- _Task statement_
Please could you give again the lines from the one holding "cells show no" through the final line of the data below, exactly, with no other lines?
BEGIN Provided data
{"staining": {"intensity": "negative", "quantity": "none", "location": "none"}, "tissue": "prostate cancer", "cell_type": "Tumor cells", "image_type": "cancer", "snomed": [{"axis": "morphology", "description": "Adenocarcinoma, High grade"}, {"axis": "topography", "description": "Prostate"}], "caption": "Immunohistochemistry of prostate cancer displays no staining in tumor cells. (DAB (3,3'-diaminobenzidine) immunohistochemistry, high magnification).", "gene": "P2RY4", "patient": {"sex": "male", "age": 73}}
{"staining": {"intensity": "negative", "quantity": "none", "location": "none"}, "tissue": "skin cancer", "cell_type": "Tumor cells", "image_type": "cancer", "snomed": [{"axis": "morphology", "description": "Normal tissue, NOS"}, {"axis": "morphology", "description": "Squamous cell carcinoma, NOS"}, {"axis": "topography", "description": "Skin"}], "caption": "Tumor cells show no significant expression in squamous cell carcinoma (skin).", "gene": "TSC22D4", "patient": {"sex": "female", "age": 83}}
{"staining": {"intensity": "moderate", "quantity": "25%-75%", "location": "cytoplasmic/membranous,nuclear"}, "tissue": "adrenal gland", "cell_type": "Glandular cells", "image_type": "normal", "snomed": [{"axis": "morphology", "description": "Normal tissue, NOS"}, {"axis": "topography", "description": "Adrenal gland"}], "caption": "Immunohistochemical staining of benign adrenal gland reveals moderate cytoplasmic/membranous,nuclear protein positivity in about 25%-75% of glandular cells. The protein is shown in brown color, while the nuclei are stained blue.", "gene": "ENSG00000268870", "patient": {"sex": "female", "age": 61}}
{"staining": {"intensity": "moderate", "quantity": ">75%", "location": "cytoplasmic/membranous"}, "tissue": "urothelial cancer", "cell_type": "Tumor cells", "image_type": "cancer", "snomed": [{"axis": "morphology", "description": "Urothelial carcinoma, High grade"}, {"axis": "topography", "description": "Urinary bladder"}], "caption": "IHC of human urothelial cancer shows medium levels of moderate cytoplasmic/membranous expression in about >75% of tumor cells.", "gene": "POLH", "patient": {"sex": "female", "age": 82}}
END Provided data
- _Response to this task_
{"staining": {"intensity": "negative", "quantity": "none", "location": "none"}, "tissue": "skin cancer", "cell_type": "Tumor cells", "image_type": "cancer", "snomed": [{"axis": "morphology", "description": "Normal tissue, NOS"}, {"axis": "morphology", "description": "Squamous cell carcinoma, NOS"}, {"axis": "topography", "description": "Skin"}], "caption": "Tumor cells show no significant expression in squamous cell carcinoma (skin).", "gene": "TSC22D4", "patient": {"sex": "female", "age": 83}}
{"staining": {"intensity": "moderate", "quantity": "25%-75%", "location": "cytoplasmic/membranous,nuclear"}, "tissue": "adrenal gland", "cell_type": "Glandular cells", "image_type": "normal", "snomed": [{"axis": "morphology", "description": "Normal tissue, NOS"}, {"axis": "topography", "description": "Adrenal gland"}], "caption": "Immunohistochemical staining of benign adrenal gland reveals moderate cytoplasmic/membranous,nuclear protein positivity in about 25%-75% of glandular cells. The protein is shown in brown color, while the nuclei are stained blue.", "gene": "ENSG00000268870", "patient": {"sex": "female", "age": 61}}
{"staining": {"intensity": "moderate", "quantity": ">75%", "location": "cytoplasmic/membranous"}, "tissue": "urothelial cancer", "cell_type": "Tumor cells", "image_type": "cancer", "snomed": [{"axis": "morphology", "description": "Urothelial carcinoma, High grade"}, {"axis": "topography", "description": "Urinary bladder"}], "caption": "IHC of human urothelial cancer shows medium levels of moderate cytoplasmic/membranous expression in about >75% of tumor cells.", "gene": "POLH", "patient": {"sex": "female", "age": 82}}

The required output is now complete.